### Fragmento de lectura

El santo y la ciudad
Una ciudad se articula sobre muchas cosas que avalan el hecho material de su crecimiento, de su desarrollo, en el devenir de la historia que se inicia en su fundación. Una ciudad es un cuerpo vivo que se va fraguando en el tiempo y que mientras crece acumula su memoria, que, de alguna manera, es la memoria de todos los que en los siglos la habitan.La ciudad define su peculiar rostro, demuestra su personalidad, va creando ese estilo que la individualiza, más allá de la propia materia urbana que la constituye, en una especie de sentimiento vital, de conciencia que alberga el reflejo de todos sus avatares, desde el discurrir cotidiano a los hechos más trascendentales que jalonan su historia.
Y en el tiempo, en ese acumulado vivir de sus habitantes, también va floreciendo una sensibididad común. Porque la ciudad se nutre del latido de quienes la hacen y la viven, y, como un espejo, a quienes la hacen y viven les devuelve su propia imagen, sostenida en ese destino colectivo que se transmite en las generaciones y en los siglos, transformada, renovada y a veces dolorosamente destruida.

######
### Datos proporcionados

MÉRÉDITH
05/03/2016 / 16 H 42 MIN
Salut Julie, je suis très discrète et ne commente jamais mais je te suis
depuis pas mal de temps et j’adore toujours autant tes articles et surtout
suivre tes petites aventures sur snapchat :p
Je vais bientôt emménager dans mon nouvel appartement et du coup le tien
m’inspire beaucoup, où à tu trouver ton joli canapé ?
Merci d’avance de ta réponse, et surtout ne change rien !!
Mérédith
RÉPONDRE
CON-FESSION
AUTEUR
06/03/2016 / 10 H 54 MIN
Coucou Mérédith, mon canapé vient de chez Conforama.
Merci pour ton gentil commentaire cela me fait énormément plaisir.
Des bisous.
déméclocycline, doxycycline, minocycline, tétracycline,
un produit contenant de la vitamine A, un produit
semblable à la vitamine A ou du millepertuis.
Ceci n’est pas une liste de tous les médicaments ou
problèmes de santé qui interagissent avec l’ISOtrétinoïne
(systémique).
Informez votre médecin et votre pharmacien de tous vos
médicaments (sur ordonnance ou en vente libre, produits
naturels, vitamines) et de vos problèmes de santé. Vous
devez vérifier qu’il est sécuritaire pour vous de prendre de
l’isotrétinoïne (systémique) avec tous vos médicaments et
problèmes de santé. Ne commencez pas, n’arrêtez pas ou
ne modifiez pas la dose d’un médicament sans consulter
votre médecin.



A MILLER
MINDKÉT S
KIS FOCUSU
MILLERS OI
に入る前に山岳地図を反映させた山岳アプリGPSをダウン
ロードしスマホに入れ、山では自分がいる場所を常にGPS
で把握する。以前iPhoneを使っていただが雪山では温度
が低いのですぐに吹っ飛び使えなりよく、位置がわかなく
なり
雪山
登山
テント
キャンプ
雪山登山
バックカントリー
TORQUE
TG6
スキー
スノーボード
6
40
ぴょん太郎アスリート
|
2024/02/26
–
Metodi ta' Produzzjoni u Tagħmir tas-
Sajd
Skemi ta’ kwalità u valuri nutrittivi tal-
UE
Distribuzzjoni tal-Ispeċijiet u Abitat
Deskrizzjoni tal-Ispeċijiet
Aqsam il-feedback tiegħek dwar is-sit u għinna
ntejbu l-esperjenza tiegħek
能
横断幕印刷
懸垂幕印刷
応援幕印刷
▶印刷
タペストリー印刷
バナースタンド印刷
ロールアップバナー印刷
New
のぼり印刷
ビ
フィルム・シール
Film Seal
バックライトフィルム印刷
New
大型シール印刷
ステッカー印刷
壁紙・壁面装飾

######

Tareas requeridas -
1/ Reescriba de manera más breve el párrafo del fragmento que comienza con «Una ciudad se articula sobre», conservando sus datos principales.
2/ Según el fragmento, ¿en qué momento se inicia la historia de una ciudad?
3/ Transcriba textualmente el pasaje del fragmento que comienza en las palabras "Y en el tiempo, en" y termina después de "veces dolorosamente destruida.".

Respuestas por ítem -
1/ Una ciudad crece y se desarrolla a lo largo de una historia que se inicia en su fundación. Es un cuerpo vivo que se forja con el tiempo y acumula una memoria que, de alguna manera, es la de todos sus habitantes a lo largo de los siglos. Así define su rostro, su personalidad y un estilo propio que la individualiza, más allá de su materia urbana. Ese estilo es una especie de sentimiento vital o conciencia que refleja todos sus avatares, desde lo cotidiano hasta los hechos más trascendentales de su historia.

2/ En su fundación.

3/
Y en el tiempo, en ese acumulado vivir de sus habitantes, también va floreciendo una sensibididad común. Porque la ciudad se nutre del latido de quienes la hacen y la viven, y, como un espejo, a quienes la hacen y viven les devuelve su propia imagen, sostenida en ese destino colectivo que se transmite en las generaciones y en los siglos, transformada, renovada y a veces dolorosamente destruida.